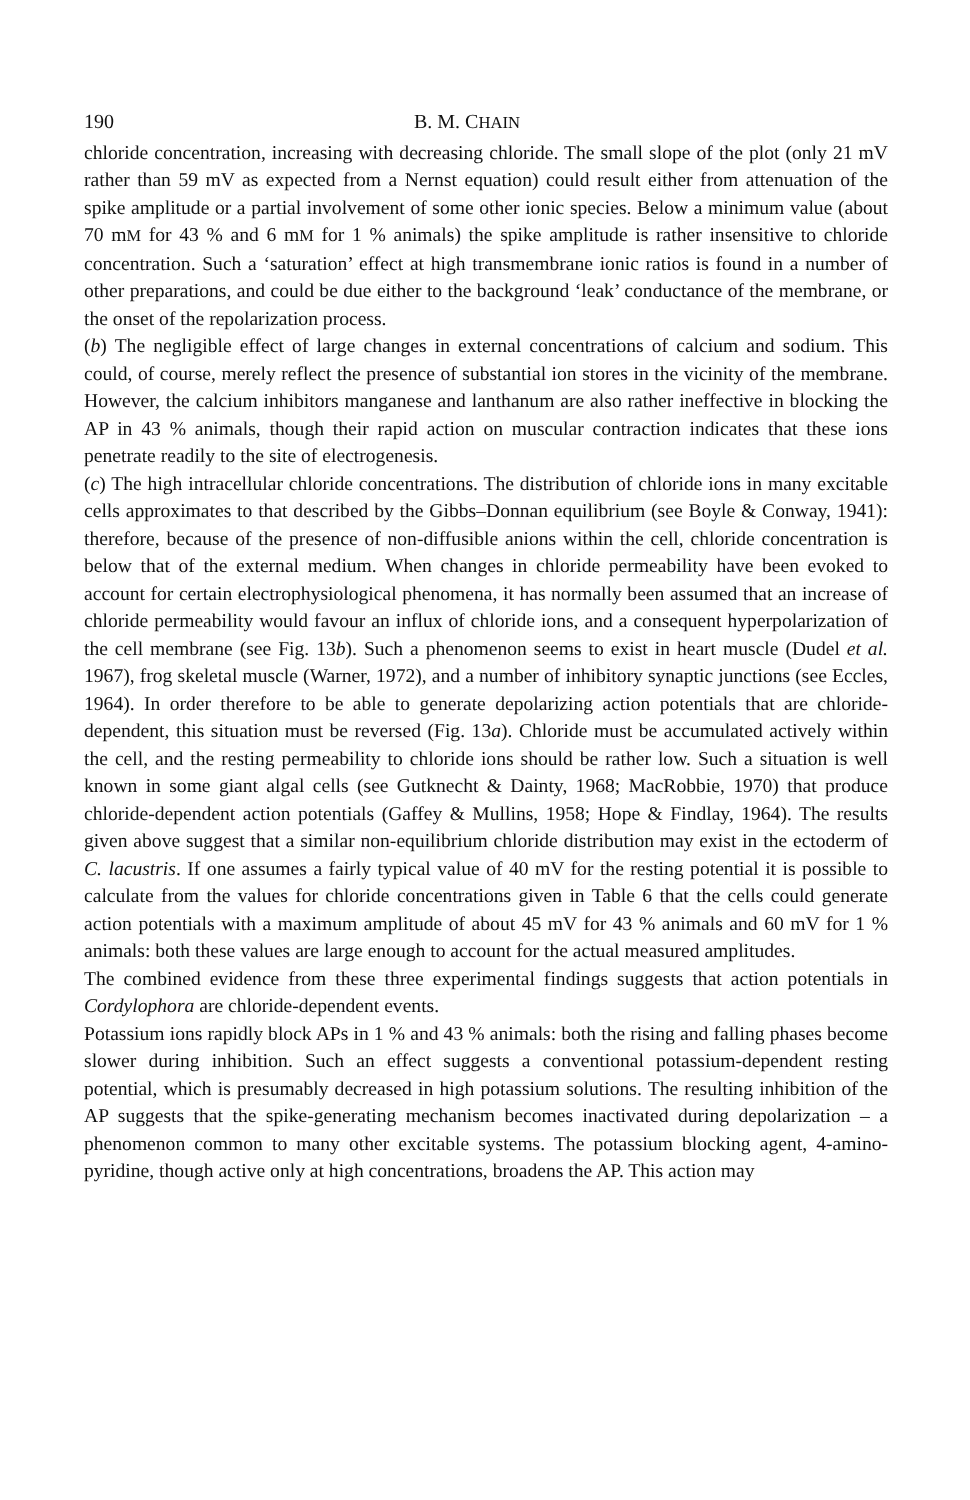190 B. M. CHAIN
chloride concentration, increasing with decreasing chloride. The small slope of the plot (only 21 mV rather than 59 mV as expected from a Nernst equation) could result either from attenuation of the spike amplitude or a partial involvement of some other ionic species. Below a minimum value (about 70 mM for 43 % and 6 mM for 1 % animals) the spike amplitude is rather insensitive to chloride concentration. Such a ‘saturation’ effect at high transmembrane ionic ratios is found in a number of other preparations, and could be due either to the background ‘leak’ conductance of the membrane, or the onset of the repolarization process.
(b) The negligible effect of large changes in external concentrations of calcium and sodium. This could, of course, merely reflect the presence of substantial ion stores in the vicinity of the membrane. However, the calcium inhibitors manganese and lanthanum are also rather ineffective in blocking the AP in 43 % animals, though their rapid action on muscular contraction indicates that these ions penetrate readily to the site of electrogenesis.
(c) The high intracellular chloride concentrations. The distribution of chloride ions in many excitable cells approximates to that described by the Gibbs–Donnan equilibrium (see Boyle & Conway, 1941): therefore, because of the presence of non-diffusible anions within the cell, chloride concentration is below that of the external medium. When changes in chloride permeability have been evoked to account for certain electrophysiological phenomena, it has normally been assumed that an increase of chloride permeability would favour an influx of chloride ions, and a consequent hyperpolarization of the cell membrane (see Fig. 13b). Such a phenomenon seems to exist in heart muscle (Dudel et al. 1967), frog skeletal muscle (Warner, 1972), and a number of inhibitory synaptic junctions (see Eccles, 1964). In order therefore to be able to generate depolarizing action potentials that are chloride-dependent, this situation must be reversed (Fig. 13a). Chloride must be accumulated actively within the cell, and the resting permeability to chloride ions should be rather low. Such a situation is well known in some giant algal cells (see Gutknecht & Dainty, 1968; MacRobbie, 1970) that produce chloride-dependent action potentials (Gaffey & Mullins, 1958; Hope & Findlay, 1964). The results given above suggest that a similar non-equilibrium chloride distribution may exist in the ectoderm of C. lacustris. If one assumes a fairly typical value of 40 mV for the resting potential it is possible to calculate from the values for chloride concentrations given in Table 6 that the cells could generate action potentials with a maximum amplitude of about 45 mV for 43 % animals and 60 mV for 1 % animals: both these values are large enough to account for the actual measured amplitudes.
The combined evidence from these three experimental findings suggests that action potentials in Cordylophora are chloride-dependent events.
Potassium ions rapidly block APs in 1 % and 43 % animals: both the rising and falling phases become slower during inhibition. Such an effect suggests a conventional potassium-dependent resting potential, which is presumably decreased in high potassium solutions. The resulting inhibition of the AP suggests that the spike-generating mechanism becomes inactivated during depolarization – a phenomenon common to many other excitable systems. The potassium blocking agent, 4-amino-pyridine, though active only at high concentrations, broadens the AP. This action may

——————

> What you are asked to do:
Given the listing, work out the number of lines in which the word "blocking" is found, and supply only that number.

> Answer section:
2